## TEXTO DE ORIGEM
——————————

Brincando com confiança: Ficamos muito contentes! Desde junho, durante a elaboração do projeto, tínhamos muito interesse em utilizar jogos para potencializar trocas culturais, pensadas desde uma escala micro – a conversa entre usuários de uma mesma praça. Pensamos a solução para diferentes contextos, inclusive para mapear vontades e desejos locais, o que pode ser útil para projetos urbanos participativos.
Ferramentas de esquina – Às vezes ainda parece que não caiu a ficha que ganhamos um concurso internacional! Éramos amigos antes de escrever o projeto para o BID e foi a primeira vez que trabalhamos todos como uma equipe. Somos recém-formados e, com a pandemia, resolvemos nos inscrever. Construímos a proposta totalmente à distância e quando soubemos que foram quase 500 propostas inscritas, sinceramente achamos que não seríamos selecionados. Quando recebemos a notícia por e-mail, foi uma baita surpresa! Mas foi um pouco triste também por não poder sair para comemorar juntos, por conta da pandemia.
E por que vocês acreditam que o projeto de vocês foi um dos escolhidos?
Brincando com confiança: Acreditamos que a forma como o projeto trabalha questões como cidadania ativa, cooperação e a própria confiança entre os habitantes de uma cidade faz com que ele se destaque. Além disso, desde sua concepção ele foi pensado para ser replicado, tendo potencial de utilização em contextos muito diferentes.

——————————

## DADOS REGISTRADOS
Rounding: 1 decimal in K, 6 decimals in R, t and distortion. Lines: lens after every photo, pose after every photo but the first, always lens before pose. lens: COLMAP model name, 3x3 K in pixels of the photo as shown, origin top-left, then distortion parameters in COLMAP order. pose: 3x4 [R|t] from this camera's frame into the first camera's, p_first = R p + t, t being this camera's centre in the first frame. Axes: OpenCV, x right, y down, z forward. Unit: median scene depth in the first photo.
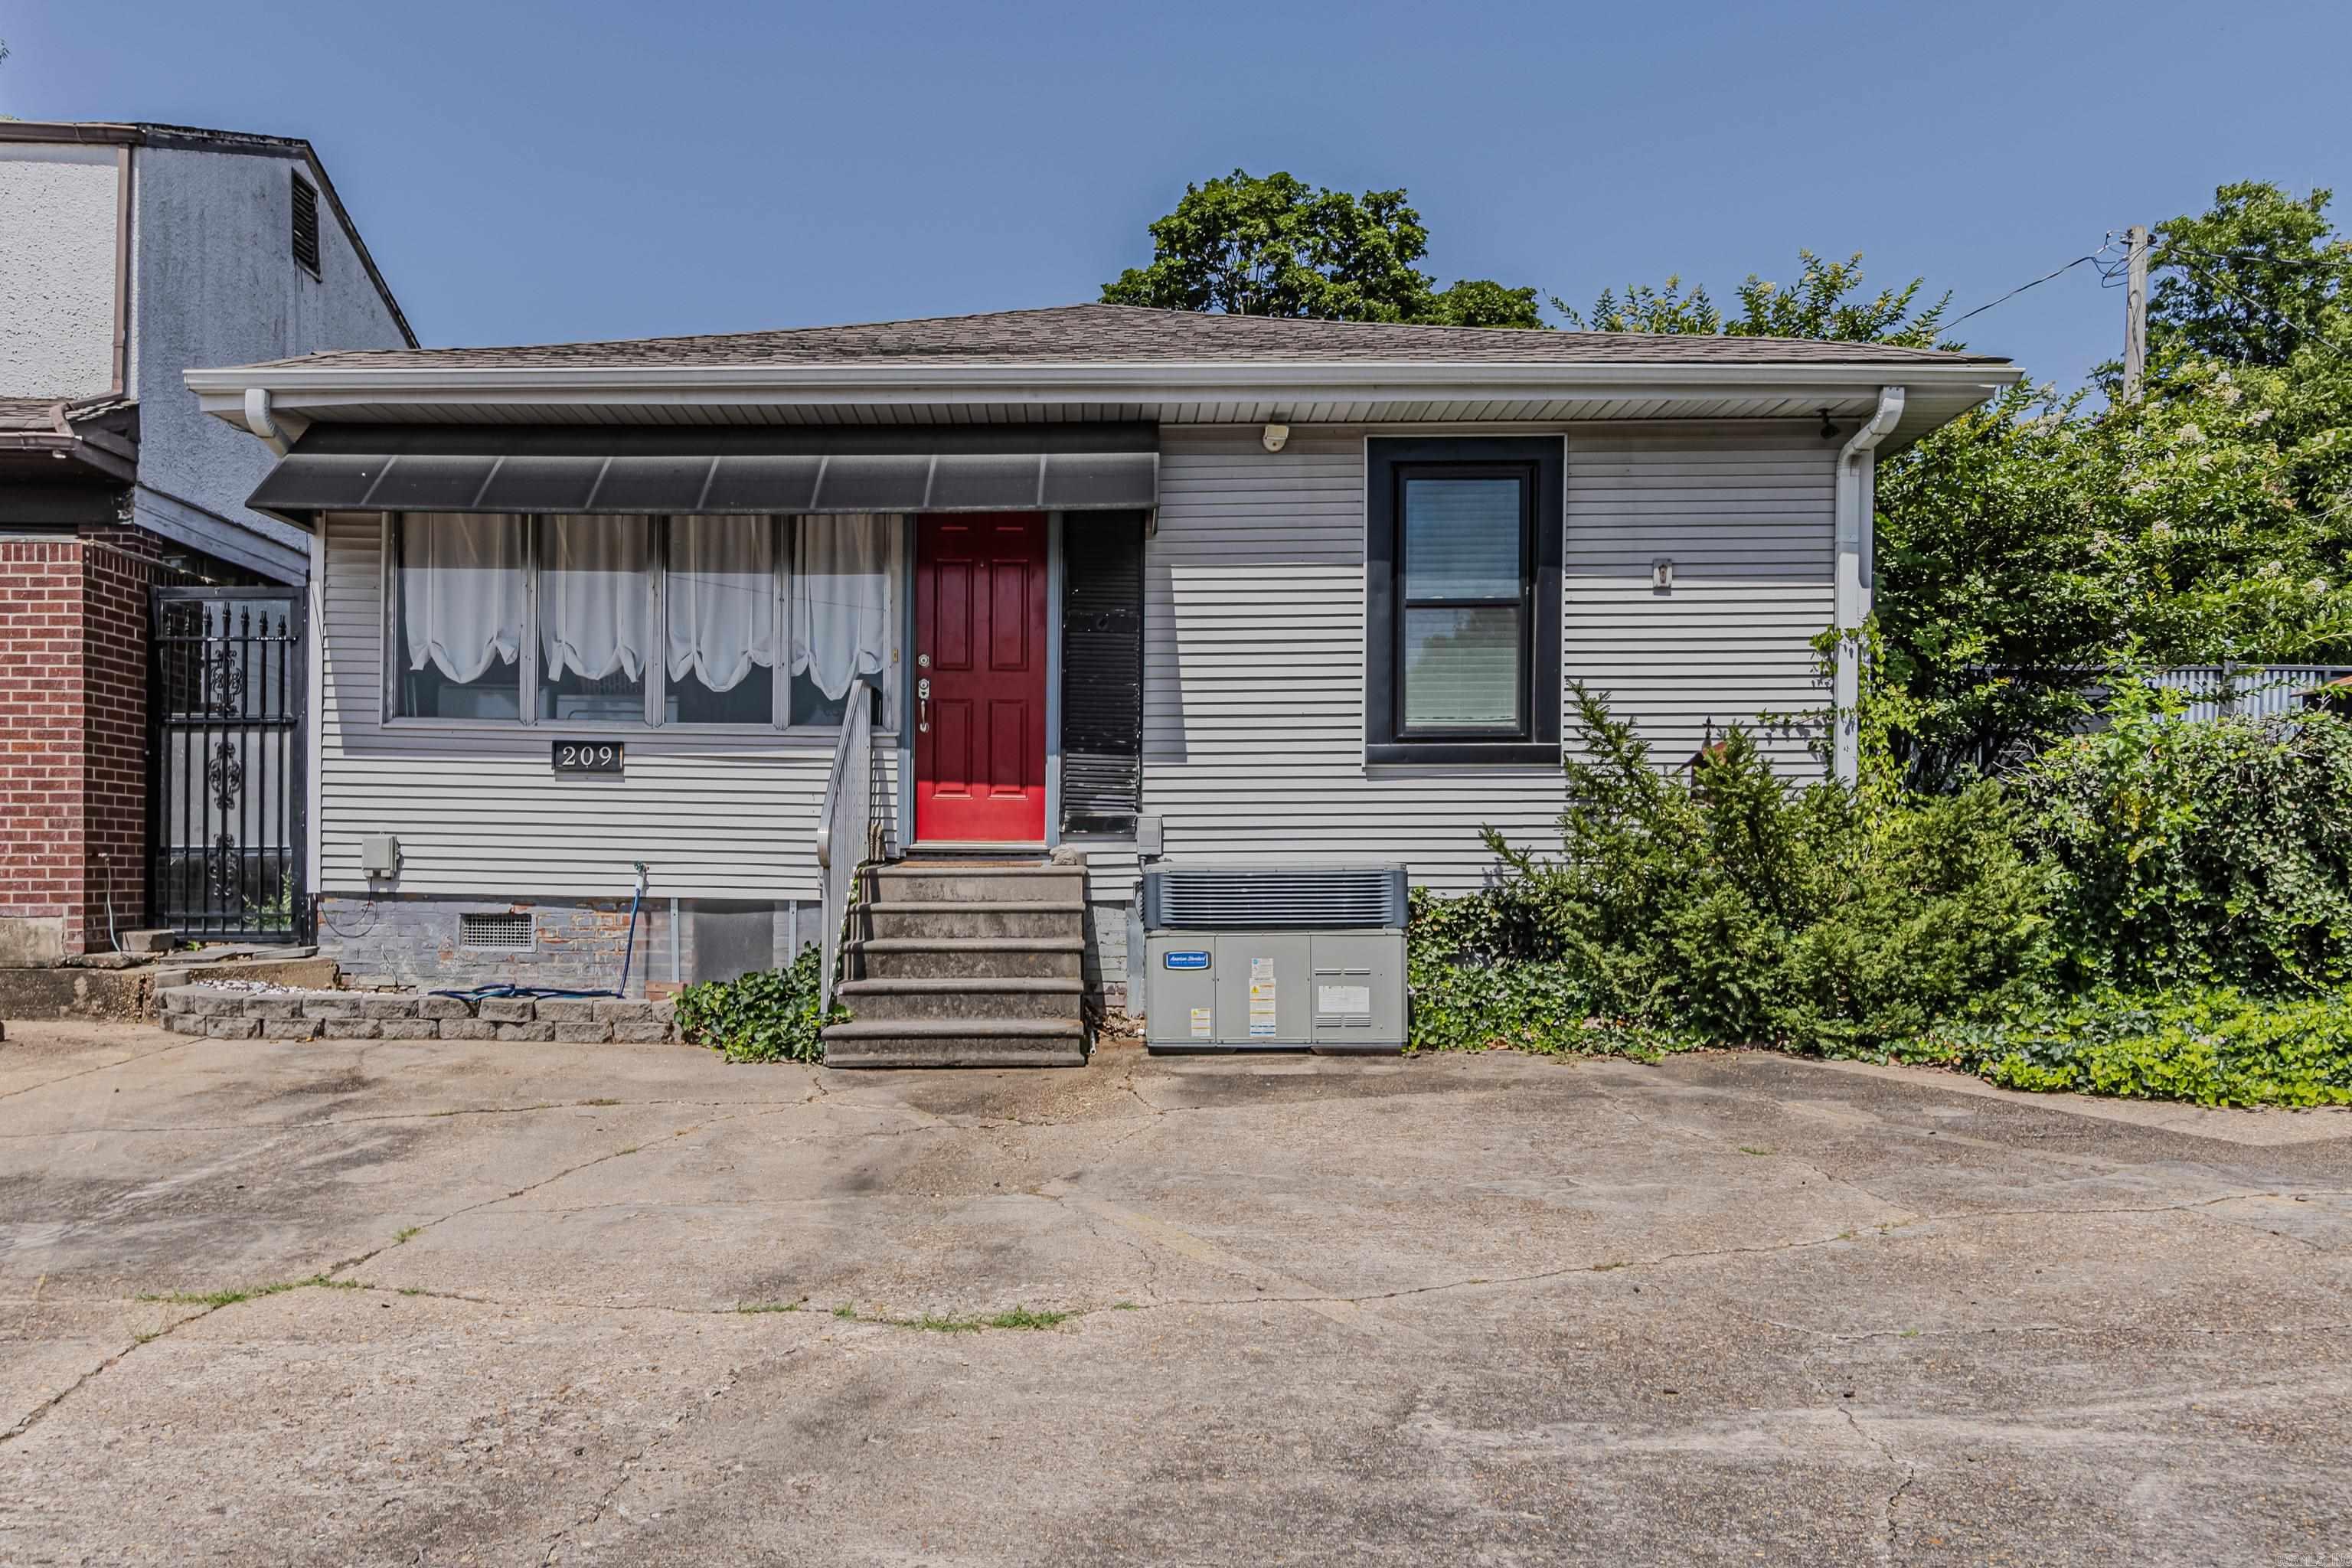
lens RADIAL K [[1698.1, 0, 1172.1], [0, 1698.1, 906.3], [0, 0, 1]] dist [0.003761, 0.006769]
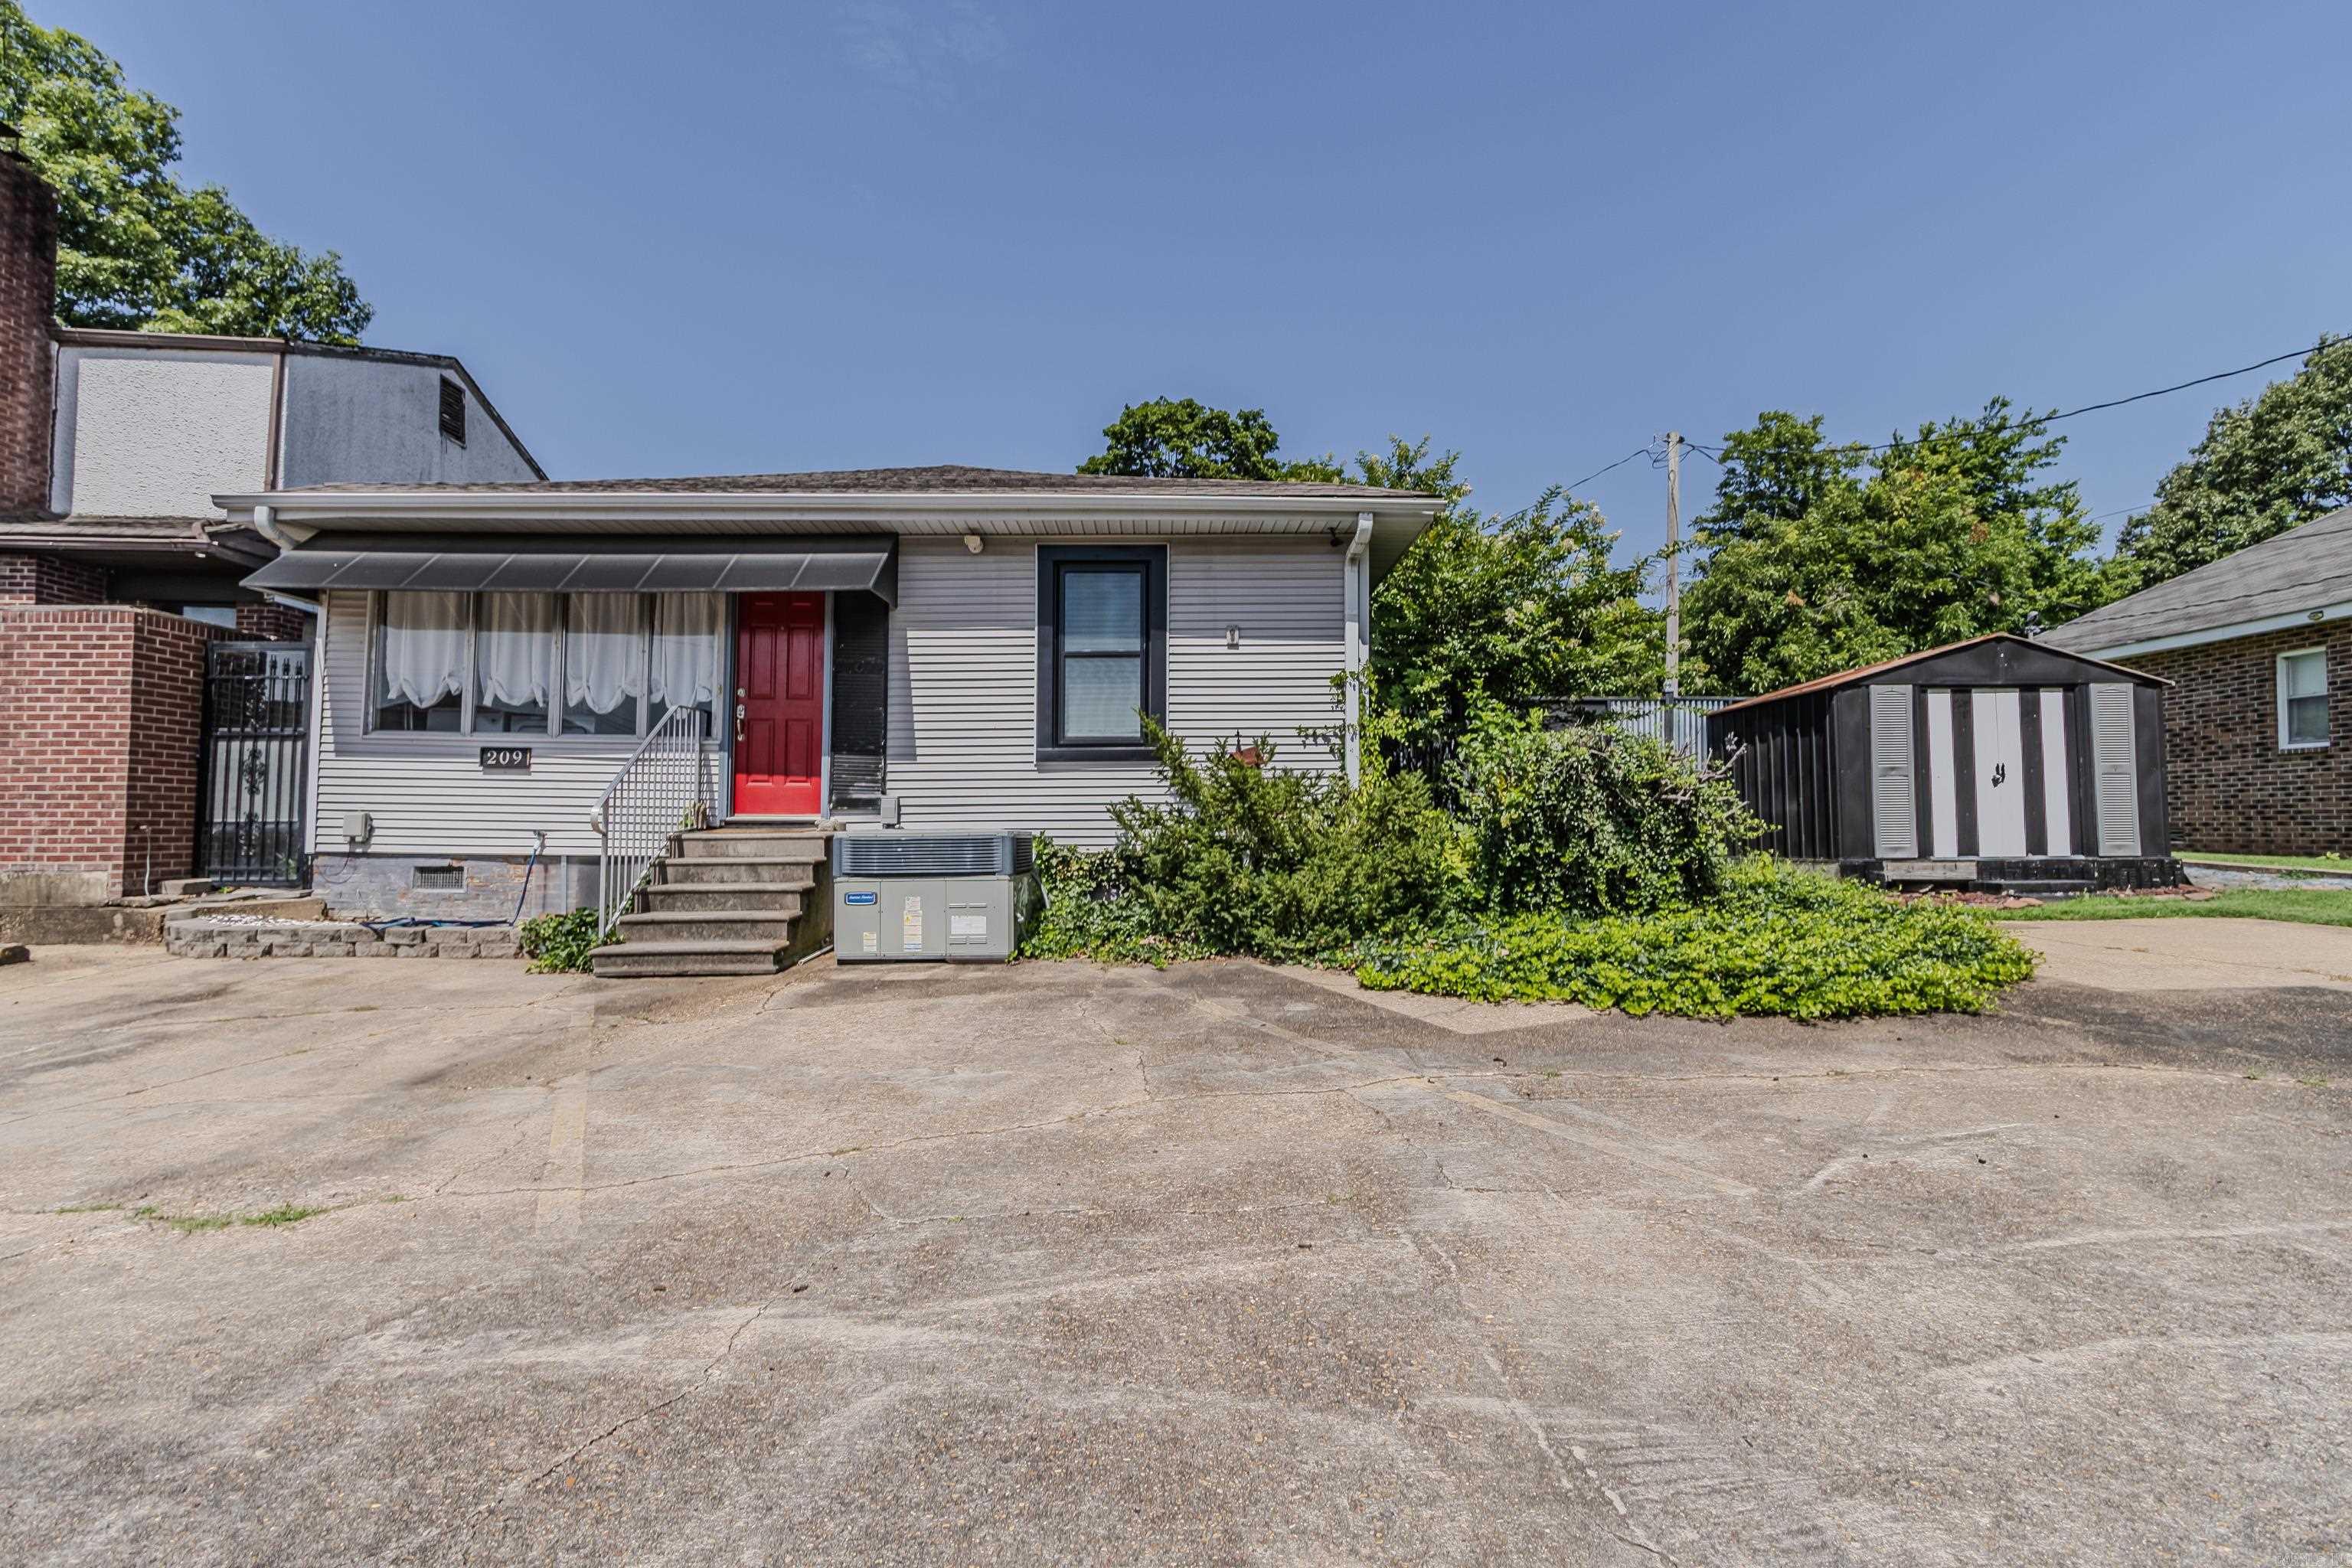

——————————

## TAREFA A REALIZAR
Indique se cada afirmação abaixo está de acordo com o texto de origem. Responda sim ou não e transcreva as palavras do texto que decidem cada caso.
1. A equipe Ferramentas de esquina construiu a proposta presencialmente.
2. Os integrantes da equipe Ferramentas de esquina já eram amigos antes de escrever o projeto.
3. A equipe Brincando com confiança concebeu o projeto para ser replicado.

## RESULTADO DO EXERCÍCIO
1. Não: "Construímos a proposta totalmente à distância".
2. Sim: "Éramos amigos antes de escrever o projeto para o BID".
3. Sim: "desde sua concepção ele foi pensado para ser replicado".